A higher BM25 score indicates a higher relevance of the document to the search query. However, because the score is not normalized, the absolute value of the score is not directly interpretable and is not comparable across different queries or document collections.

A score of 0 indicates that the document has no relevance to the query (i.e., none of the query terms appear in the document).

Semantic scores

The range of the semantic similarity is different depending on the semantic model in use and their associated similarity function. At the time of writing, there are two different similarity functions used by NucliaDB's vectors index:

  • Dot product: also known as scalar product. The range is any real number. The dot product of two vectors will be higher the more similar the vectors are.

  • Cosine: the range of the cosine similarity function is between -1 and 1. However, in practice it is typically between 0 and 1 because negative scores indicate that vectors are not similar. A score of 1 means that the two vectors are identical.

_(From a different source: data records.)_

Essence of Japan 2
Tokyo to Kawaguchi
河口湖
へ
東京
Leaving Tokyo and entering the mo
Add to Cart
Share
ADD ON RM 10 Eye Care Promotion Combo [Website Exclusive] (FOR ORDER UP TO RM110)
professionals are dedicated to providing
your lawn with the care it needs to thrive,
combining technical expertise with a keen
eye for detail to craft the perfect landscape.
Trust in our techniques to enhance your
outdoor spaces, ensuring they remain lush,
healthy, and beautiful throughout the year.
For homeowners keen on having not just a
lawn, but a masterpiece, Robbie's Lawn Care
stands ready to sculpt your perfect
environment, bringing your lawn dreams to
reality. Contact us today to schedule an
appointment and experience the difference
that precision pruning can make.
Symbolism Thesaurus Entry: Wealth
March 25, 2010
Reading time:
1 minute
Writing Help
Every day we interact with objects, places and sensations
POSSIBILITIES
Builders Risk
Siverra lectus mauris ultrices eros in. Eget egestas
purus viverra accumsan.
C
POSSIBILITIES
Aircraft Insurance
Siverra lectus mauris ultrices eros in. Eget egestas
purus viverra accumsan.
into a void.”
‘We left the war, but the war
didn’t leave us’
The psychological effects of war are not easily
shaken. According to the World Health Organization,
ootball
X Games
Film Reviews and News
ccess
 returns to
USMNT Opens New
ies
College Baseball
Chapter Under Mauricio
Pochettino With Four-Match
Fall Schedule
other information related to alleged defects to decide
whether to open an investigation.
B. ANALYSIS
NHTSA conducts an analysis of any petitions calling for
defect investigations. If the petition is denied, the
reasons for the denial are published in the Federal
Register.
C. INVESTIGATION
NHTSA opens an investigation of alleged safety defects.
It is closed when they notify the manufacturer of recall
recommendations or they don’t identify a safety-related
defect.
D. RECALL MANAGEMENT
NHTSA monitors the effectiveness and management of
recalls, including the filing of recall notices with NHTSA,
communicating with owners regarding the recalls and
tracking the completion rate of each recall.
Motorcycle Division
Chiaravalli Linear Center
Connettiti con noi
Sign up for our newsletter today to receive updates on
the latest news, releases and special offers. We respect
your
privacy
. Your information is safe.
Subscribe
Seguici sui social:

As mentioned above, each semantic model uses a different similarity function. Moreover, Nuclia has pre-defined a min score for each model to provide a good generic search experience. Below is a list with the semantic models supported at the time of writing with the associated similarity function and the default min score used by NucliaDB's search engine:

Semantic ModelSimilarity functionScore rangeDefault min score
en (English)Cosinereal numbers from -1 to 10.7
multilingual-2023-02-21Dot productany real number1.5
multilingual-2023-08-16Dot productany real number0.7
note

For more specific search use-cases, it is recommended that you experiment different min scores on your dataset and the types of queries that are expected. To that effect, you can use the parameters explained above.

Facets

By using the faceted parameter, you will get a facets attribute in paragraphs, sentences and fulltext.

This parameter takes on the same values as the filters parameter.

Examples:

  • To get the total amount of matches for each image file type (like jpg, png, gif, etc.), use:

    faceted=/icon/image
  • To get the total amount of matches for each language (like en, it, fr, etc.), use:

    faceted=/metadata.language

Highlight matching words

By setting the split parameter to true, you will get the start and end positions of each matching word in text blocks and fulltext results.

If you additionally set the highlight parameter to true, the matching words are enclosed into <mark> tags.